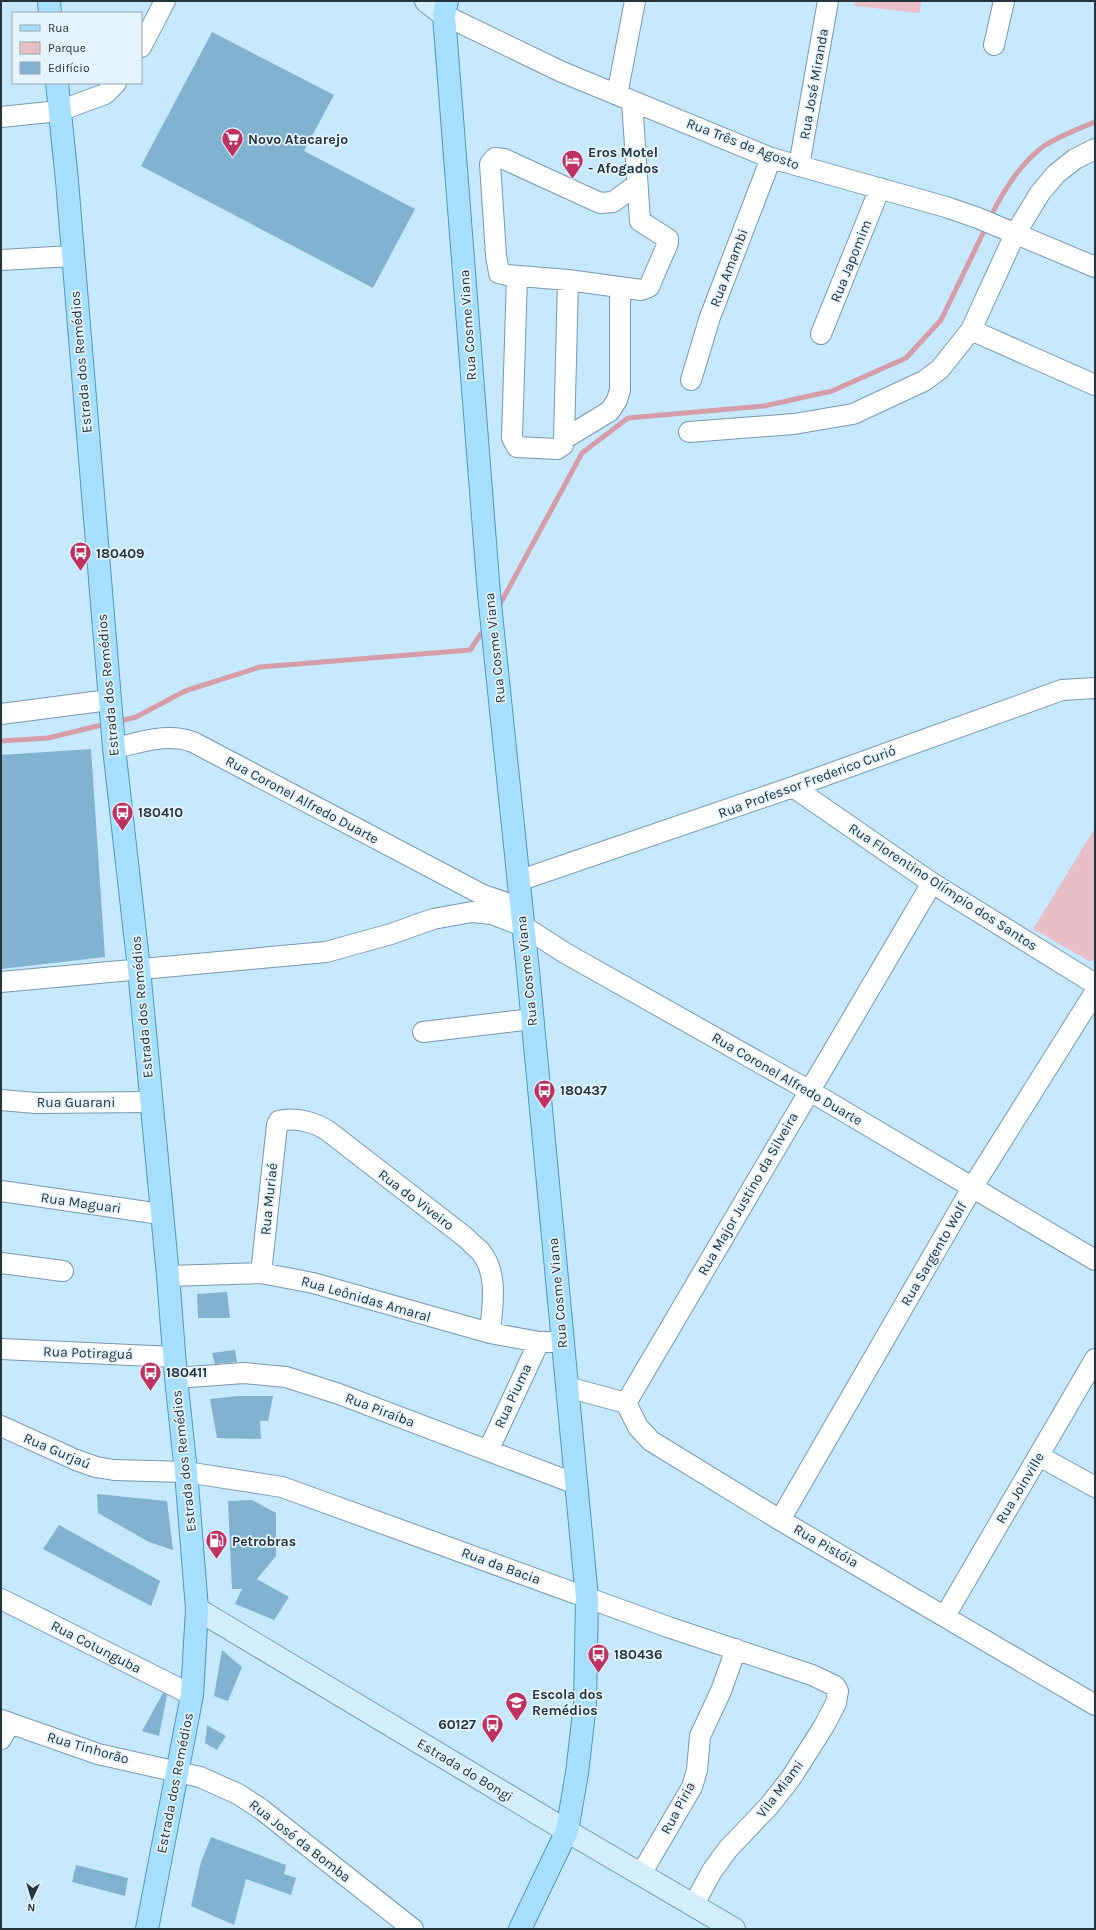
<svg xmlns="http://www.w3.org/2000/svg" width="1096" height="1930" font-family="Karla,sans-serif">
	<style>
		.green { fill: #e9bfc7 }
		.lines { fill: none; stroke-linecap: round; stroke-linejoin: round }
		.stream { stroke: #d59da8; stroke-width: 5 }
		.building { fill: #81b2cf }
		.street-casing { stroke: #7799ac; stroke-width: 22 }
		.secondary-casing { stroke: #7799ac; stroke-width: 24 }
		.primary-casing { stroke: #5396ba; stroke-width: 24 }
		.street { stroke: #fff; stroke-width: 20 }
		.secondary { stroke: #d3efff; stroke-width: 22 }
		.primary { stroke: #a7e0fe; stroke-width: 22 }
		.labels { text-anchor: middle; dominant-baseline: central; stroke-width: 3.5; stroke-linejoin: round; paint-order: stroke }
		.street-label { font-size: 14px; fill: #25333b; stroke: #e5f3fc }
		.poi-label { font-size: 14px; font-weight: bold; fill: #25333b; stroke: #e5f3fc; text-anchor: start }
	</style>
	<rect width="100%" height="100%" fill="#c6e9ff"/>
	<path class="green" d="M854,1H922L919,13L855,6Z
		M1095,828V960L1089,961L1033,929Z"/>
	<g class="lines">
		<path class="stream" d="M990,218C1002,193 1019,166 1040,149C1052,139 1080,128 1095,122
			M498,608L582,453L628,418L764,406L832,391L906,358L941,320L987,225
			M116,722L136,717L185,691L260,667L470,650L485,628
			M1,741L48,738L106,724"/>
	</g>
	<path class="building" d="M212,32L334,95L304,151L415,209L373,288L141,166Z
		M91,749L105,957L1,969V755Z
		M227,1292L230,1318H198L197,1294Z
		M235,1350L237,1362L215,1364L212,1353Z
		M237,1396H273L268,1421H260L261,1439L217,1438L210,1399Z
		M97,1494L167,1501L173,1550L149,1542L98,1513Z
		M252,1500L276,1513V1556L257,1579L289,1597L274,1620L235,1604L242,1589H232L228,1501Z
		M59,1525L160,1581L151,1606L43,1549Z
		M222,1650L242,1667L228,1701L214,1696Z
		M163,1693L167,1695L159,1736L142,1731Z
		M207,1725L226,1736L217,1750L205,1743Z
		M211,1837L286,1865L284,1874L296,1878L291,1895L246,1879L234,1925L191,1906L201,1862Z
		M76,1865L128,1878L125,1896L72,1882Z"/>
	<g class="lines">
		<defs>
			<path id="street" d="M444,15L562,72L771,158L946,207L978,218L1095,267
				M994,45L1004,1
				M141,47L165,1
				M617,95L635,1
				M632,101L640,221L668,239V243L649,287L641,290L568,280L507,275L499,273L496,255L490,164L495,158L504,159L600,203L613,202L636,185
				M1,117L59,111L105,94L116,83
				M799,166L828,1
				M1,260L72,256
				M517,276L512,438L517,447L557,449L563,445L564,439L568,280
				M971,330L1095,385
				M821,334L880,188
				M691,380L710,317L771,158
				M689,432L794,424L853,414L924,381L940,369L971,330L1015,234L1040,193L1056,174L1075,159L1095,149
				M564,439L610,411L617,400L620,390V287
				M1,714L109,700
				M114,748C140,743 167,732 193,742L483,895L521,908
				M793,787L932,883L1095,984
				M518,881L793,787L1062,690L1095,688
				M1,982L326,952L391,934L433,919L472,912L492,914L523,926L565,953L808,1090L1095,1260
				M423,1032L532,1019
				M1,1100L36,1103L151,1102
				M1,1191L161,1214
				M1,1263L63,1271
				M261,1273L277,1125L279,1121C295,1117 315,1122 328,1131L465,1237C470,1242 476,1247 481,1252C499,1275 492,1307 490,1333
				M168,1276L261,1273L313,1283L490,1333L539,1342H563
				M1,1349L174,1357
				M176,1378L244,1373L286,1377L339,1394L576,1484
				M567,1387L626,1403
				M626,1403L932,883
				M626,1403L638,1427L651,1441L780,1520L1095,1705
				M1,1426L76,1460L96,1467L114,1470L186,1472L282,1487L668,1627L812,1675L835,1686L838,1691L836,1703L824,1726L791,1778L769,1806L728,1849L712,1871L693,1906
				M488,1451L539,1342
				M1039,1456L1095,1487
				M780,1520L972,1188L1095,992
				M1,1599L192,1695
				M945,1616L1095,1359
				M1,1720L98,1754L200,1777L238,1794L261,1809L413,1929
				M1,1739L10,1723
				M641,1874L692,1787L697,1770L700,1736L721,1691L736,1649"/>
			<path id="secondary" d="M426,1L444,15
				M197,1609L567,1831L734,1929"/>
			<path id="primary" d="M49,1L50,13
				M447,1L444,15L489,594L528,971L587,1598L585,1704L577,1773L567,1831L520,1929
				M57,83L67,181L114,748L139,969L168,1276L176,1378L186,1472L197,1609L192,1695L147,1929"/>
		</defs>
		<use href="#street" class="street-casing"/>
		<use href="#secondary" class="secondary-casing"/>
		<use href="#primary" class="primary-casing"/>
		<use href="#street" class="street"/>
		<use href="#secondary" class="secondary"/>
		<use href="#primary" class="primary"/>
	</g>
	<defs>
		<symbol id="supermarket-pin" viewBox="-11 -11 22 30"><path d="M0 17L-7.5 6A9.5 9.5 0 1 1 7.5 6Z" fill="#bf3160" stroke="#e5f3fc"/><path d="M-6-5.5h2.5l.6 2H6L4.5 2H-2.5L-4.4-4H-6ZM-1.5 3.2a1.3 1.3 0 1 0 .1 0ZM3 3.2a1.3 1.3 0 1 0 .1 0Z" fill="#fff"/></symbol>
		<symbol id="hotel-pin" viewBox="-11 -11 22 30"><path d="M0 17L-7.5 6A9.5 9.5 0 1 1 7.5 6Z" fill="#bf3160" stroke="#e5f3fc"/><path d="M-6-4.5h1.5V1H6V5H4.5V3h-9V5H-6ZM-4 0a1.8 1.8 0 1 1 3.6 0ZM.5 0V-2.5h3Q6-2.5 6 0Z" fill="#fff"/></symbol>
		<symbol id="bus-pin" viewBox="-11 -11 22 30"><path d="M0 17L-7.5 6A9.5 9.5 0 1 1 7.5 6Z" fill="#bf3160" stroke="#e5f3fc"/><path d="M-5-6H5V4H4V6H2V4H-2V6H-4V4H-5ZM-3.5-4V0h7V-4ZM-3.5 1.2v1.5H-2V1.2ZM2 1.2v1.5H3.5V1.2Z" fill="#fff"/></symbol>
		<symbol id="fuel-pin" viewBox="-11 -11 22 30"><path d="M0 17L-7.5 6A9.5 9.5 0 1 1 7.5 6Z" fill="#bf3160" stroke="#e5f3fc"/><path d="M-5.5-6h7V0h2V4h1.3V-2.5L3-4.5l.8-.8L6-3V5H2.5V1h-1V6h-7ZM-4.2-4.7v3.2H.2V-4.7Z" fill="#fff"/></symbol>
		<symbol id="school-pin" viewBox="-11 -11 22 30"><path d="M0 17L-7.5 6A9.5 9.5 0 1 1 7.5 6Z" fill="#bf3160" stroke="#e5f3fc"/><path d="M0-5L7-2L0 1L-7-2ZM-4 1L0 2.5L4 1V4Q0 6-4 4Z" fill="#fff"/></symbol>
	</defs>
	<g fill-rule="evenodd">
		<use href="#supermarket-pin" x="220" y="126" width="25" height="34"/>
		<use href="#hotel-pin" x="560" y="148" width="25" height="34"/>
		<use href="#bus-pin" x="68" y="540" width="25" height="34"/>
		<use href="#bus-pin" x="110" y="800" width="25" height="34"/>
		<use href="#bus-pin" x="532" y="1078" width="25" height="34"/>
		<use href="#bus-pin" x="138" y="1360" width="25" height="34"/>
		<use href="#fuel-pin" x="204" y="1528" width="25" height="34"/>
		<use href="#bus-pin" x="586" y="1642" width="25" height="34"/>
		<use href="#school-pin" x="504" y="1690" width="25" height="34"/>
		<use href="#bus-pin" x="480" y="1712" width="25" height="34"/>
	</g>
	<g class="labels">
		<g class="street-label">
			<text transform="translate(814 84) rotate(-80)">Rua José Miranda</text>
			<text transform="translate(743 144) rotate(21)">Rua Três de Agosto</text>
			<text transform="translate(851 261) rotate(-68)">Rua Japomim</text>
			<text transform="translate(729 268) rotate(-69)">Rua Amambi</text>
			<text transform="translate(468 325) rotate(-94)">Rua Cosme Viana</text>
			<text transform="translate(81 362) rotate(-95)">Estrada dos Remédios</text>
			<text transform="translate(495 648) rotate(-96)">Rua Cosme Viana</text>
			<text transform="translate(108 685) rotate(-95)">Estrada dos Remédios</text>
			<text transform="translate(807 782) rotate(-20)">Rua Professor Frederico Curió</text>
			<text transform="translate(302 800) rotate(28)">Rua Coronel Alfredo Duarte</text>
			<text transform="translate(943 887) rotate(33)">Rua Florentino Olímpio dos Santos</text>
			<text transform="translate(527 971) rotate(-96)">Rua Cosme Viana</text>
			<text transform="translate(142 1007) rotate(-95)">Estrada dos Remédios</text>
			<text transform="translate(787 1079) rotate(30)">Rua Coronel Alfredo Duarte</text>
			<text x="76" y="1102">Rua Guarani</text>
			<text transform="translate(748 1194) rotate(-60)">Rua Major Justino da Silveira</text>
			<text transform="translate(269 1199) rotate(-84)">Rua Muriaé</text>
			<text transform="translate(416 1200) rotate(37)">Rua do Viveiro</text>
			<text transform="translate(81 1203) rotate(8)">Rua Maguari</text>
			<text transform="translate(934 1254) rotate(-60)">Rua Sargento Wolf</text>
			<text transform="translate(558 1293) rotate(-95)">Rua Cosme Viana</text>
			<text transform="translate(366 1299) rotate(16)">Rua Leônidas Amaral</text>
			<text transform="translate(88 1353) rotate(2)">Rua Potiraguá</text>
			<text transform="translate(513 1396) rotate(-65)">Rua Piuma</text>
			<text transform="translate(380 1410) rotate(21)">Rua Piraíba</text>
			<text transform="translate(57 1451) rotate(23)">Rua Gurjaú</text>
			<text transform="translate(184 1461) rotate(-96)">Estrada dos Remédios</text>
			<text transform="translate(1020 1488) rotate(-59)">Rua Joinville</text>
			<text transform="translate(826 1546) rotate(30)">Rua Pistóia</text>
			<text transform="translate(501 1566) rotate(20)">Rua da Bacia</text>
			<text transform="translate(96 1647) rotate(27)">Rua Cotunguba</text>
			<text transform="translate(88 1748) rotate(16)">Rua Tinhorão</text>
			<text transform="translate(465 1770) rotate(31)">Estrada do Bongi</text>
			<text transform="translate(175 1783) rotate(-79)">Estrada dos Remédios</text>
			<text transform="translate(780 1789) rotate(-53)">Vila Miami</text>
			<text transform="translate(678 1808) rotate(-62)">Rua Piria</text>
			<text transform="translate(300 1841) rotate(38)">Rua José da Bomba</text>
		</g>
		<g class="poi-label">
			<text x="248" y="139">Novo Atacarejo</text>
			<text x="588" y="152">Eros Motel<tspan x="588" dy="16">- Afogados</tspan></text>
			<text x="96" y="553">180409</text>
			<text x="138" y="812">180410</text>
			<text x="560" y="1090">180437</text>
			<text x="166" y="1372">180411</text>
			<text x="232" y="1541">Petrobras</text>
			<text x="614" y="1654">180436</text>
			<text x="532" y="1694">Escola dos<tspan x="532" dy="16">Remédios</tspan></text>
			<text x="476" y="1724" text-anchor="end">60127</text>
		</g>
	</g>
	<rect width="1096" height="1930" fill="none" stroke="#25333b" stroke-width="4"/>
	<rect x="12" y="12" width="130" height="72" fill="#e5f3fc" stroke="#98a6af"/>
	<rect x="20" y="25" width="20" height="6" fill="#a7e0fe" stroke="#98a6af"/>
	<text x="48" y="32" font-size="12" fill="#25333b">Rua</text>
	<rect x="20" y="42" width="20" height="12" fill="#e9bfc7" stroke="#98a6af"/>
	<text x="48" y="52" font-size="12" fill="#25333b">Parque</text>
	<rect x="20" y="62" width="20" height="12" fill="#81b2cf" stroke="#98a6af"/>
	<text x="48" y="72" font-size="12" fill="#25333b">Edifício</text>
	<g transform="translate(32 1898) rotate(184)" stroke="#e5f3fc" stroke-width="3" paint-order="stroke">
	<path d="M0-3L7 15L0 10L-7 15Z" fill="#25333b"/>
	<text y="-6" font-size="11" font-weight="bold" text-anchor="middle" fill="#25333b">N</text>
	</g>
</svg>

● **YOUR ASSIGNMENT**:
Review the preceding data and report every line that includes the string "casing".

● **RESPONSE TO THE EXERCISE**:
		.street-casing { stroke: #7799ac; stroke-width: 22 }
		.secondary-casing { stroke: #7799ac; stroke-width: 24 }
		.primary-casing { stroke: #5396ba; stroke-width: 24 }
		<use href="#street" class="street-casing"/>
		<use href="#secondary" class="secondary-casing"/>
		<use href="#primary" class="primary-casing"/>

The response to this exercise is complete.